[Pose estimation data]

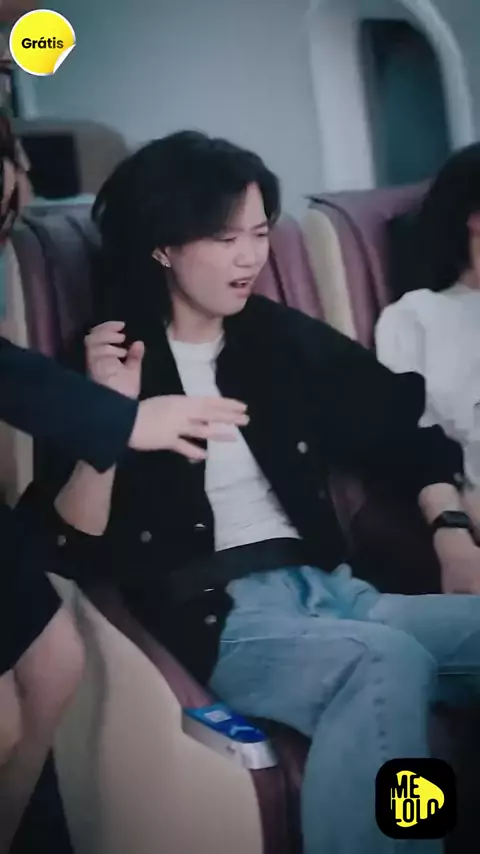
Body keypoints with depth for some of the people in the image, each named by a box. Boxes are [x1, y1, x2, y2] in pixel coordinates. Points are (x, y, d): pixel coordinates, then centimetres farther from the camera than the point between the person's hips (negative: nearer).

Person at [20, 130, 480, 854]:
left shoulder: (284, 338, 15)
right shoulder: (110, 365, 3)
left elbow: (404, 429, 24)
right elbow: (74, 552, -4)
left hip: (330, 587, 5)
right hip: (217, 620, -4)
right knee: (388, 660, -35)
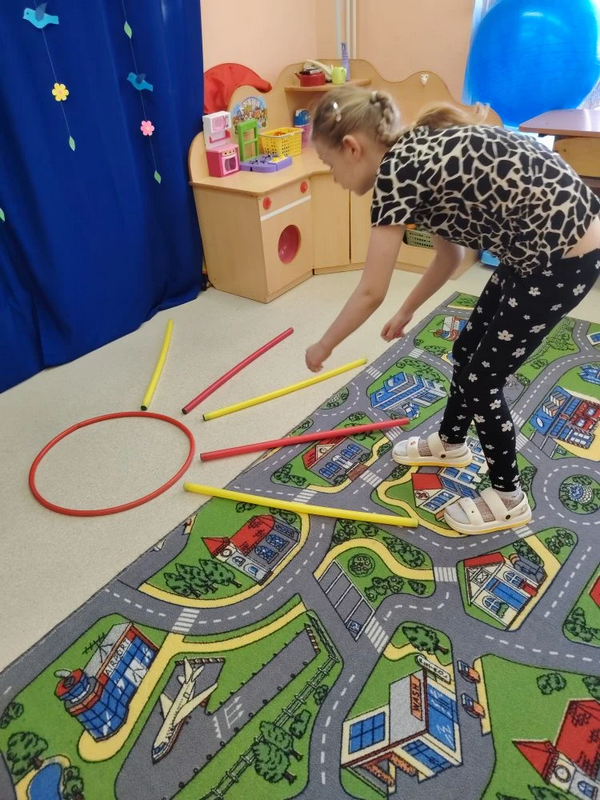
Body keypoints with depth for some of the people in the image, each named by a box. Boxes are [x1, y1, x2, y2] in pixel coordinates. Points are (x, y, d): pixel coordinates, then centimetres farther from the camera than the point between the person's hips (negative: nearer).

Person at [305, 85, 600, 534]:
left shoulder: (396, 169, -19)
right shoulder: (419, 152, 8)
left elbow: (371, 292, -16)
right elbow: (450, 256, 17)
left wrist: (324, 347, -2)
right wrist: (407, 312, 27)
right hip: (540, 244, 9)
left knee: (483, 377, 3)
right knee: (468, 350, 20)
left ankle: (508, 499, 24)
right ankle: (451, 443, 46)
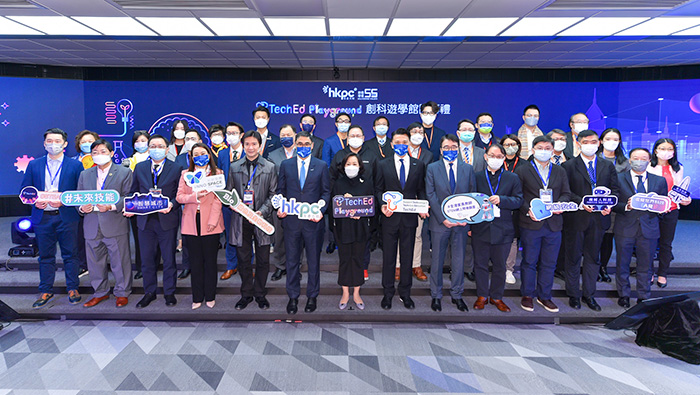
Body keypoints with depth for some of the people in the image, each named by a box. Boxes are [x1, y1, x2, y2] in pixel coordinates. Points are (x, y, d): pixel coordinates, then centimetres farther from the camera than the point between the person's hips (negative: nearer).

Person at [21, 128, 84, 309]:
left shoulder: (75, 165, 2)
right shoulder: (34, 165, 9)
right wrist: (35, 201, -10)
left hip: (66, 217, -2)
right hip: (42, 217, 2)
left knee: (70, 254, 5)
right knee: (45, 255, 10)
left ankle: (73, 289, 17)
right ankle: (45, 291, 20)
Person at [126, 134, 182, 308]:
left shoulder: (176, 169, 0)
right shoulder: (140, 168, 9)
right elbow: (133, 192, 13)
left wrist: (171, 204, -20)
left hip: (167, 220, -3)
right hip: (145, 220, 3)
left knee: (169, 259, 7)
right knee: (146, 259, 11)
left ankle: (169, 292, 21)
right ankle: (149, 292, 26)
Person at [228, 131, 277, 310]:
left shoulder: (270, 167, 4)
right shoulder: (234, 168, 10)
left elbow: (273, 194, 1)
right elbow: (229, 193, 14)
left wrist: (262, 211, -12)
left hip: (261, 219, -1)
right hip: (241, 220, 2)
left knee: (263, 260, 5)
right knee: (244, 259, 8)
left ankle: (260, 294, 21)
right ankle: (246, 294, 22)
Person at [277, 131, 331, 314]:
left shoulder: (321, 166, 5)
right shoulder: (285, 165, 8)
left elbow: (326, 192, 4)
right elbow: (280, 190, 10)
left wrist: (321, 210, -11)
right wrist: (280, 208, -7)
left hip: (313, 220, -1)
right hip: (291, 219, 1)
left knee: (314, 260, 9)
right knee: (292, 260, 8)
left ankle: (312, 297, 23)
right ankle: (293, 297, 21)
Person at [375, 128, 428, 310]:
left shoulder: (419, 165, 6)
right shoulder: (383, 165, 4)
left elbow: (421, 190, 7)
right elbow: (378, 189, 4)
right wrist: (382, 205, -13)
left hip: (409, 218, 1)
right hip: (390, 217, -1)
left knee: (408, 256, 9)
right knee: (388, 256, 7)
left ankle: (405, 293, 22)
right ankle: (388, 293, 19)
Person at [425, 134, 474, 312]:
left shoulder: (468, 169, 7)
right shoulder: (432, 168, 1)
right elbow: (431, 196, -5)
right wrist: (442, 218, -13)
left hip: (461, 222, 2)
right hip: (439, 222, -2)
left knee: (459, 260, 9)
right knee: (437, 260, 7)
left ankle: (457, 295, 23)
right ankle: (436, 296, 21)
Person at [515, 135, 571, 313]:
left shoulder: (560, 172, 15)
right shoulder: (523, 171, 3)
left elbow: (566, 193, 9)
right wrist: (528, 210, -16)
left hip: (554, 224, 3)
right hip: (531, 223, -3)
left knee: (549, 263, 9)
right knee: (529, 261, 5)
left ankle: (544, 296, 21)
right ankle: (527, 295, 17)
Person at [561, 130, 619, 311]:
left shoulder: (608, 166, 10)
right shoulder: (568, 166, -2)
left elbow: (615, 189, 9)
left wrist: (609, 204, -8)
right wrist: (581, 202, -20)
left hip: (599, 218, 3)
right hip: (575, 219, -3)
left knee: (592, 257, 11)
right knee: (573, 257, 6)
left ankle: (589, 294, 23)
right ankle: (573, 295, 19)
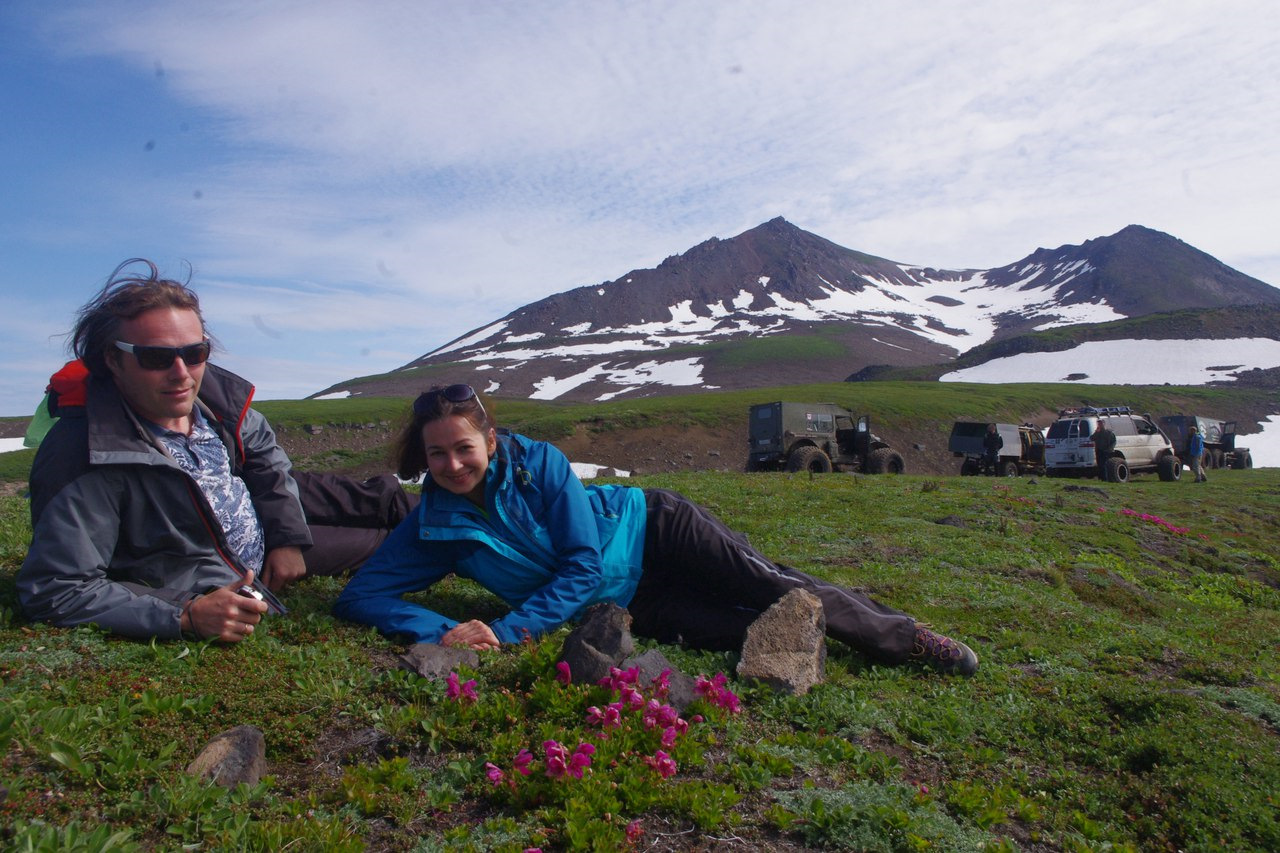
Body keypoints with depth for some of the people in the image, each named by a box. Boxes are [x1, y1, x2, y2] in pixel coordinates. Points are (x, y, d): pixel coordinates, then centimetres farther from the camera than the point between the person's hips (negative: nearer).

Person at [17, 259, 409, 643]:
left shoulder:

> **TASK OBJECTIVE**
Copy out all the data above exactly as written. Skip the pictures.

> **RESPONSE FOR THIS EXERCISE**
Body keypoints with depth for some of the people in the image, each named by a box. Boxes are [x1, y1, x2, y2] in pixel coordinates. Points are (x, y, d): pixel coordinates, then centimetres farther from the camera than the point between the person's hips (negative: nearer).

Person at [20, 130, 480, 854]:
left shoulder: (284, 338, 15)
right shoulder: (110, 365, 3)
left elbow: (404, 429, 24)
right elbow: (74, 552, -4)
left hip: (330, 587, 5)
right hip: (217, 620, -4)
right knee: (388, 660, -35)
Body keypoints with depth for some of the people in the image, each named by a box. Boxes are [x1, y1, x2, y2] in pixel coordinates. Points are (x, y, d): pixel coordinates, then centimetres farther from the camera than the point between the person's hips (negative: nearer).

Person at [305, 85, 600, 534]:
left shoulder: (396, 169, -19)
right shoulder: (419, 152, 8)
left elbow: (371, 292, -16)
right elbow: (450, 256, 17)
left wrist: (324, 347, -2)
right wrist: (407, 312, 27)
right hip: (540, 244, 9)
left knee: (483, 377, 3)
right knee: (468, 350, 20)
left ankle: (508, 499, 24)
right ankle: (451, 443, 46)
Body keypoints with depth for some of the people in the image, each named by a box. Boxes are [x1, y1, x2, y2] in pixel coordinates. Points are (x, y, d): pixel coordinates, then centimetres farther from the camera than the point between the person's hips (negative: nearer).

Person at [21, 128, 84, 309]:
left shoulder: (75, 165, 2)
right shoulder: (34, 165, 9)
right wrist: (35, 201, -10)
left hip: (66, 217, -2)
right hip: (42, 217, 2)
left knee: (70, 254, 5)
right knee: (45, 255, 10)
left ankle: (73, 289, 17)
right ankle: (45, 291, 20)
Person at [126, 134, 182, 308]:
left shoulder: (176, 169, 0)
right shoulder: (140, 168, 9)
right elbow: (133, 192, 13)
left wrist: (171, 204, -20)
left hip: (167, 220, -3)
right hip: (145, 220, 3)
left knee: (169, 259, 7)
right knee: (146, 259, 11)
left ankle: (169, 292, 21)
right ankle: (149, 292, 26)
Person at [228, 131, 277, 310]:
left shoulder: (270, 167, 4)
right shoulder: (234, 168, 10)
left elbow: (273, 194, 1)
right elbow: (229, 193, 14)
left wrist: (262, 211, -12)
left hip: (261, 219, -1)
right hip: (241, 220, 2)
left knee: (263, 260, 5)
right knee: (244, 259, 8)
left ankle: (260, 294, 21)
right ankle: (246, 294, 22)
Person at [277, 131, 331, 314]:
left shoulder: (321, 166, 5)
right shoulder: (285, 165, 8)
left elbow: (326, 192, 4)
right elbow: (280, 190, 10)
left wrist: (321, 210, -11)
right wrist: (280, 208, -7)
left hip: (313, 220, -1)
right hip: (291, 219, 1)
left knee: (314, 260, 9)
right knee: (292, 260, 8)
left ankle: (312, 297, 23)
right ankle: (293, 297, 21)
Person at [375, 128, 428, 310]:
left shoulder: (419, 165, 6)
right shoulder: (383, 165, 4)
left elbow: (421, 190, 7)
right elbow: (378, 189, 4)
right wrist: (382, 205, -13)
left hip: (409, 218, 1)
right hip: (390, 217, -1)
left knee: (408, 256, 9)
right knee: (388, 256, 7)
left ankle: (405, 293, 22)
right ankle: (388, 293, 19)
Person at [425, 134, 474, 312]:
left shoulder: (468, 169, 7)
right shoulder: (432, 168, 1)
right elbow: (431, 196, -5)
right wrist: (442, 218, -13)
left hip: (461, 222, 2)
right hip: (439, 222, -2)
left knee: (459, 260, 9)
right knee: (437, 260, 7)
left ankle: (457, 295, 23)
right ankle: (436, 296, 21)
Person at [515, 135, 571, 313]:
left shoulder: (560, 172, 15)
right shoulder: (523, 171, 3)
left elbow: (566, 193, 9)
right wrist: (528, 210, -16)
left hip: (554, 224, 3)
right hip: (531, 223, -3)
left knee: (549, 263, 9)
right knee: (529, 261, 5)
left ankle: (544, 296, 21)
right ankle: (527, 295, 17)
Person at [561, 130, 619, 311]:
left shoulder: (608, 166, 10)
right shoulder: (568, 166, -2)
left elbow: (615, 189, 9)
left wrist: (609, 204, -8)
right wrist: (581, 202, -20)
left hip: (599, 218, 3)
right hip: (575, 219, -3)
left knee: (592, 257, 11)
right knee: (573, 257, 6)
left ankle: (589, 294, 23)
right ankle: (573, 295, 19)
Body keypoints with depth for some of the people in the image, each named by a box. Boxes are [x1, y1, x2, y2] in pixel coordinates. Points are (x, y, d): pixel coordinates, then centimetres farther from the camera than the point between the person's hips (negative: nearer).

Person at [17, 259, 409, 643]:
left shoulder:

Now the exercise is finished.